Micro-computed tomography analysis of the cortical bone containing the indents. The long axis of each bone strip was scanned (a), and after imaging, specimens were extracted for three-point bending tests (TMS only) as well as bound and pore water measurements (blue box). To determine the local porosity and local mineral density, the evaluations were performed within rectangular regions (green contour) positioned below the indent throughout the image stack (b). The cortical thickness was manually measured (red arrows) for the proximal, mid-point, and distal slices.

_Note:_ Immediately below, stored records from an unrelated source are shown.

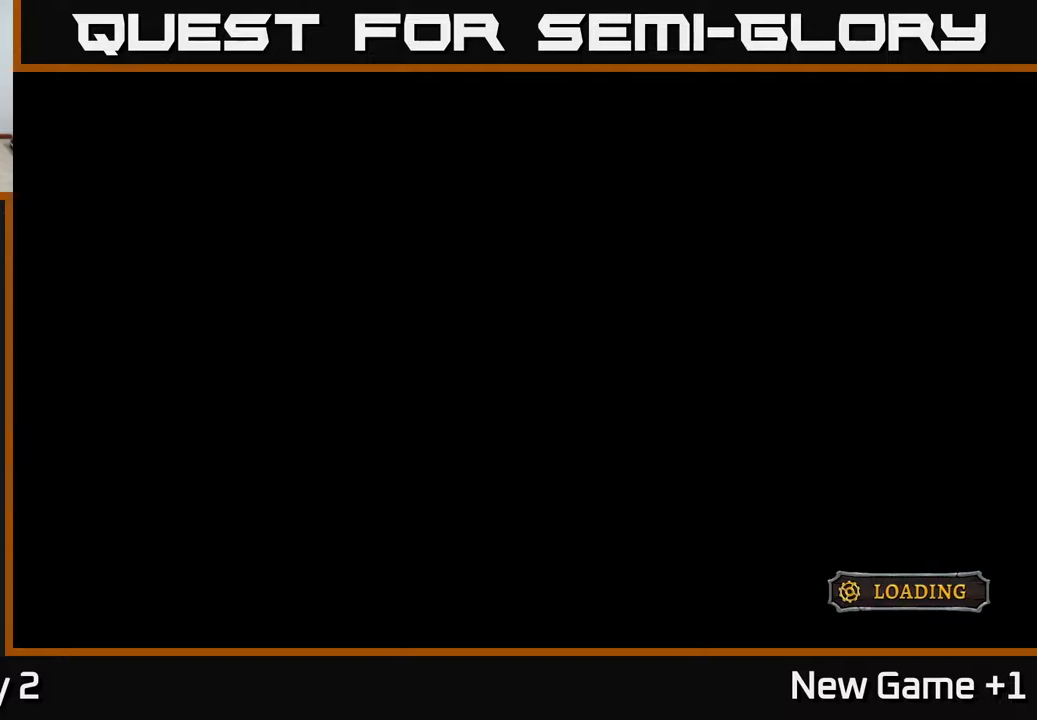
{"buttons": ["A"], "left_stick": "center", "right_stick": "center", "events": []}
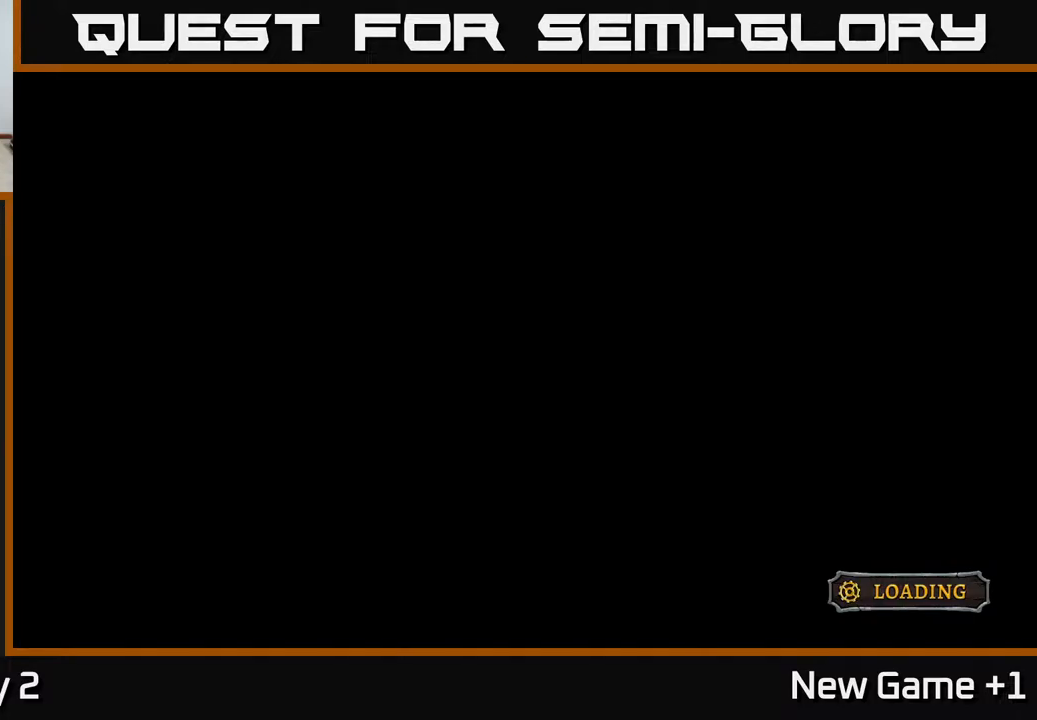
{"buttons": ["A"], "left_stick": "center", "right_stick": "center", "events": [[67, "left_stick", "up"], [183, "left_stick", "center"]]}
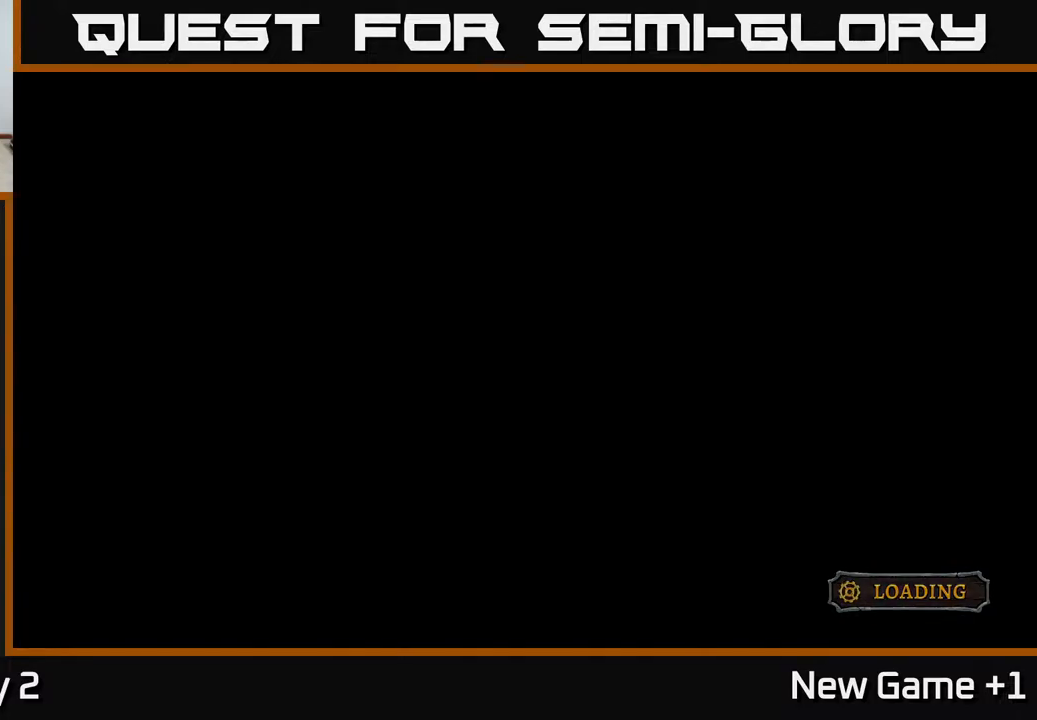
{"buttons": ["A"], "left_stick": "center", "right_stick": "center", "events": [[83, "A", "up"], [200, "A", "down"]]}
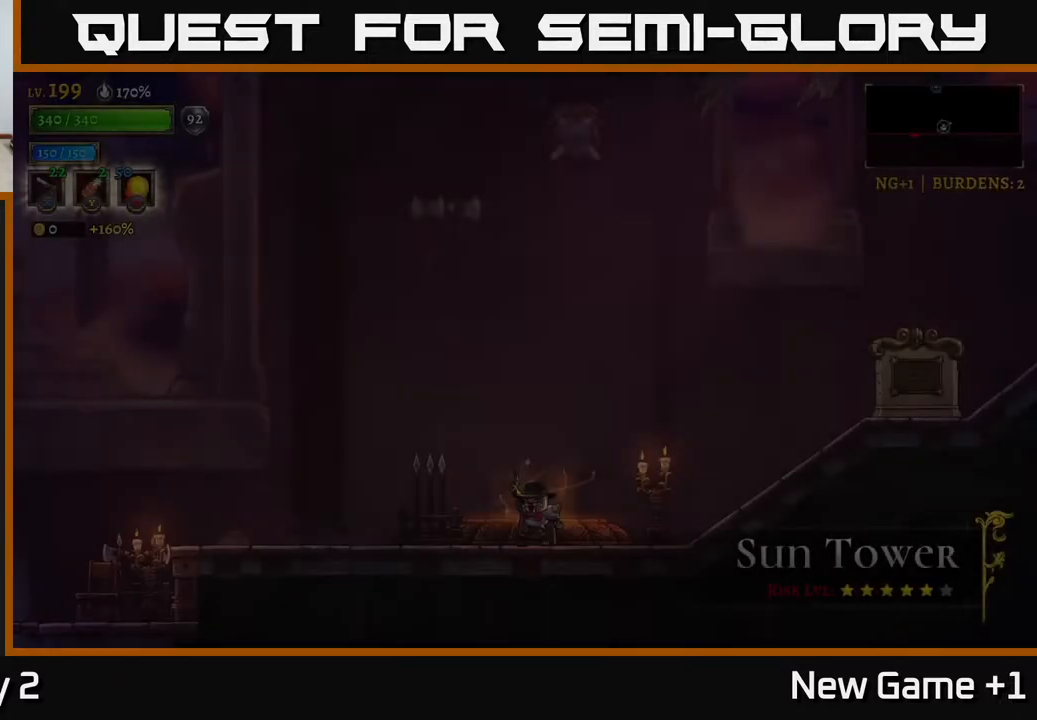
{"buttons": ["R2"], "left_stick": "right", "right_stick": "center", "events": [[133, "A", "up"], [300, "left_stick", "right"], [417, "R2", "down"]]}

After image reconstruction and ensuring the long-axis of the bone strip was vertically aligned, a rectangular contour (3.5 mm × 0.75 mm) was positioned near the periosteal surface (~350–500 µm) to assess local microstructure and density (Fig. 2b). For 2 thin PH samples, the rectangular contour was 3.5 mm × 0.38 mm in order to fit the box within the cortex. Using a Gaussian noise filter (sigma=1.0, support=2.0) and a global threshold (≥650.3 mgHA/cm³), the manufacturer’s software was used to calculate tissue mineral density (TMD) and apparent volumetric bone mineral density (avBMD) of the local region below the indents. Using a negative thresholding limit (−500 mgHA/cm³ – 650.3 mgHA/cm³), another script provided the local porosity (Ct.Po). Cortical thickness (Ct.Th) was manually determined using the on-screen linear measurement tool and calculated as an average of 9 measurements of the distance from the periosteal to endosteal surfaces (Fig. 2b) acquired from proximal, middle, and distal slices.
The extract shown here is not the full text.